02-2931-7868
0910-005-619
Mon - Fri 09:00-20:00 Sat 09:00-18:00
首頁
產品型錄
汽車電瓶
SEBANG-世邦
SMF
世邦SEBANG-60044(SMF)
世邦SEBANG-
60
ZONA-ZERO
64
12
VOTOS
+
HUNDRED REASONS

┄┄┄┄┄┄┄┄┄┄┄┄┄┄┄┄┄┄┄┄

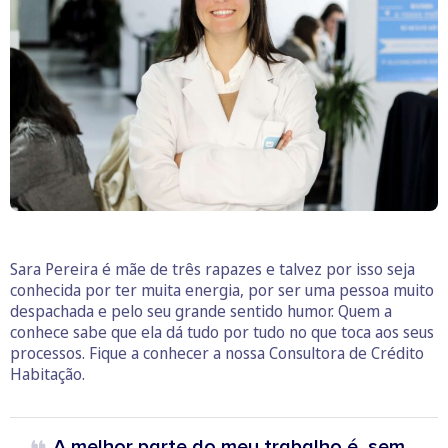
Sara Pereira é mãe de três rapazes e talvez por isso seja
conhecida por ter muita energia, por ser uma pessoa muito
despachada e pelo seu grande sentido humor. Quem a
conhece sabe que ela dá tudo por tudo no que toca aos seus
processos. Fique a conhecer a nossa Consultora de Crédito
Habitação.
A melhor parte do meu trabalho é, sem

┄┄┄┄┄┄┄┄┄┄┄┄┄┄┄┄┄┄┄┄

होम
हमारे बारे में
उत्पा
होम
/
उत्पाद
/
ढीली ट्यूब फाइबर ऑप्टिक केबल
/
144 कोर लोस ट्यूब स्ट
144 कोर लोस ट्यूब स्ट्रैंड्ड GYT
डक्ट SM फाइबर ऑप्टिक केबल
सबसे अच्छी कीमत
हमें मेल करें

┄┄┄┄┄┄┄┄┄┄┄┄┄┄┄┄┄┄┄┄

**Instructions to follow**
Reproduce the lines above without alteration, from the line with "Sara Pereira é" to the line with "A melhor parte do meu trabalho é, sem", including both of those lines.

**Reply**
Sara Pereira é mãe de três rapazes e talvez por isso seja
conhecida por ter muita energia, por ser uma pessoa muito
despachada e pelo seu grande sentido humor. Quem a
conhece sabe que ela dá tudo por tudo no que toca aos seus
processos. Fique a conhecer a nossa Consultora de Crédito
Habitação.
A melhor parte do meu trabalho é, sem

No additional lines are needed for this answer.